Я попытался проигнорировать этот выпад, но он пронзил мою грудь до самых костей и сухожилий, оставив после себя зияющую рану. Любовь моего отца была чем-то, чего я тайно желал, храня в запечатанном ящике своего сознания. Она была нетронута и незапятнана всем тем, что произошло после его смерти. Но возможно, моя любовь к нему была фарсом, и что он был таким же жестоким фейри, как моя мать, за исключением незапятнанных детских воспоминаний, которые у меня были о нем, но об этом было невыносимо думать. Что, если я любил ложь?

— Он был хорошим человеком, — прорычал я, решив верить в эту ложь. — Он бы понял, почему я здесь.

— Да что ты знаешь? Он умер, когда ты был ребенком, — пренебрежительно сказала она. — Его кровь была темнее моей.

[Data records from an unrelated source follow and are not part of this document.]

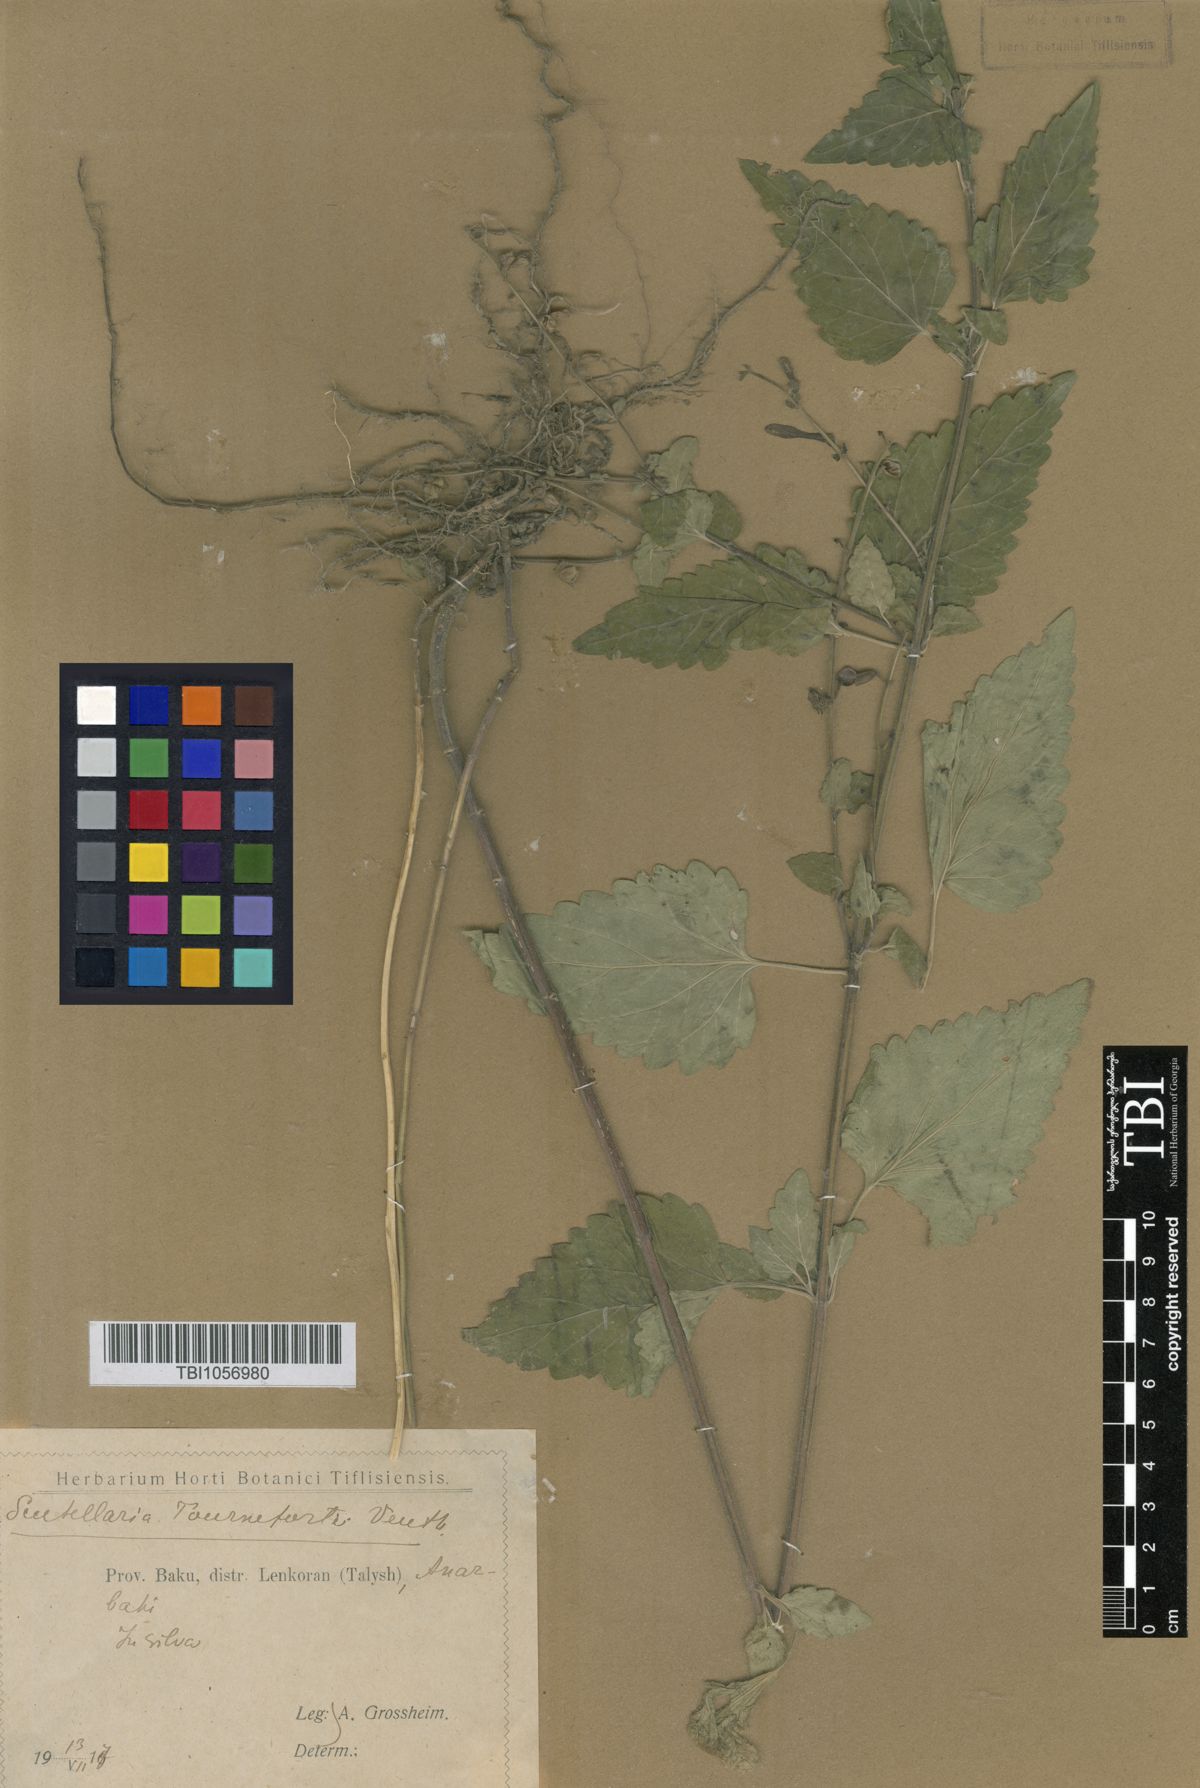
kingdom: Plantae
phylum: Tracheophyta
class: Magnoliopsida
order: Lamiales
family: Lamiaceae
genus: Scutellaria
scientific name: Scutellaria tournefortii
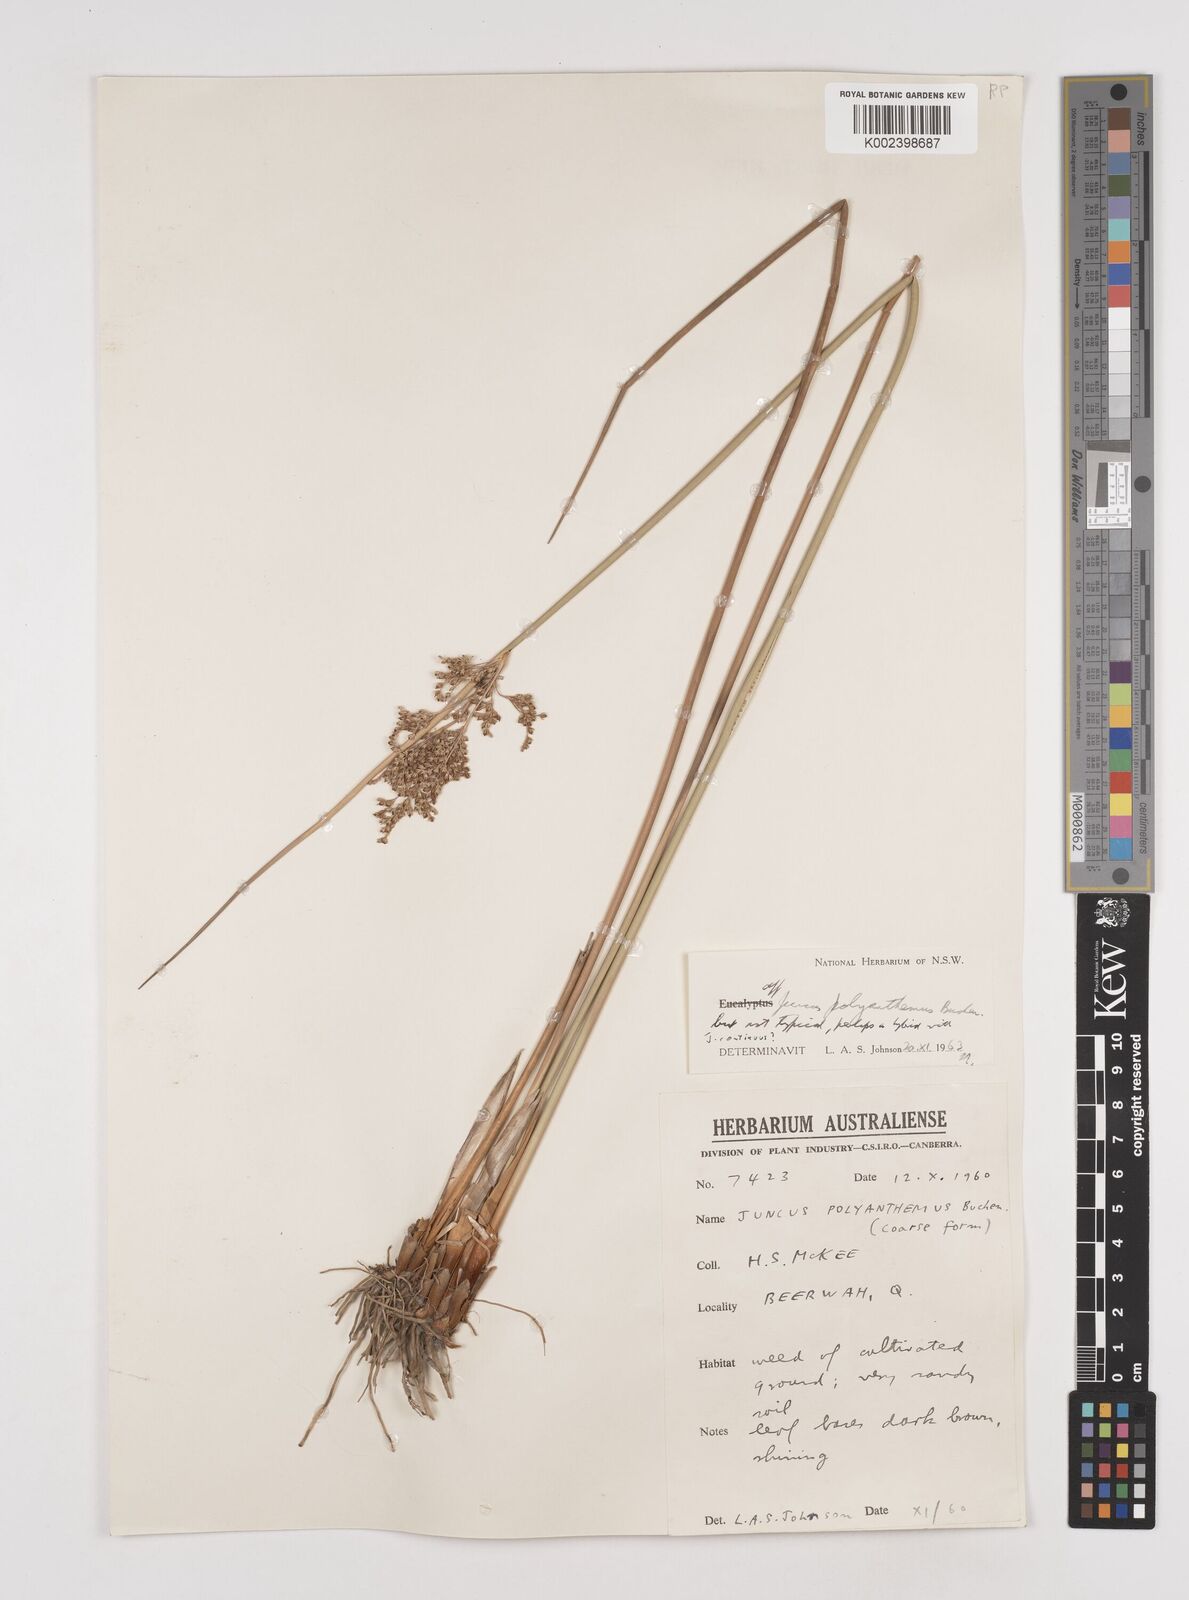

— Я бы с радостью вскрыл тебя, доказывая, что твоя кровь черна, как смоль, — мрачно сказал я, и ее глаза сузились, гнев исказил ее взгляд.

— Ну, скоро это будет невозможно сделать, — сказала она с самодовольством, которое заставило меня нахмуриться.

— И что это значит?

Она встала, и я поднялся вместе с ней, обходя стол, поскольку ожидал, что она попытается уйти, не закончив фразу. Именно такое дерьмо она любила вытворять, чтобы казаться важной. Оставить меня здесь с вопросами без ответов было одним из ее любимых способов манипуляций.

Я поймал ее за руку и почувствовал, как тени зашевелились под кожей, потянувшись в попытке приласкать тех, что живут под ее. Я держал их под замком с тех самых пор, как прибыл сюда, зная, что, если охранники узнают о них, меня потащат к другому судье, заставят рассказать правду миру на допросе у Циклопа и, без сомнения, казнят в тот же гребаный день.

— Ну, я полагаю, не имеет значения, знаешь ли ты, — размышляла она, невинно хлопая ресницами. — Точнее, для тебя это не имеет никакого значения.

— Что не имеет значения? — подтолкнул я.

— Лайонел приближается к тому, чтобы найти очень особенный артефакт, — сказала она, и ее темные глаза заблестели от голода, который не имел ничего общего с ее Орденом.

Мой пульс начал учащаться, пока я ждал, когда она закончит драматическую паузу и даст мне ответ. Это должно было быть тем, за чем охотились Нимфы, и почему Лайонел поручил им обыскать все королевство.

— Имперская звезда, — выдохнула она, и мое сердце болезненно сжалось.

— Это миф, — тут же ответил я, но пыл в ее взгляде заставил меня усомниться в этом. Как будто у них были какие-то доказательства, о которых я не знал.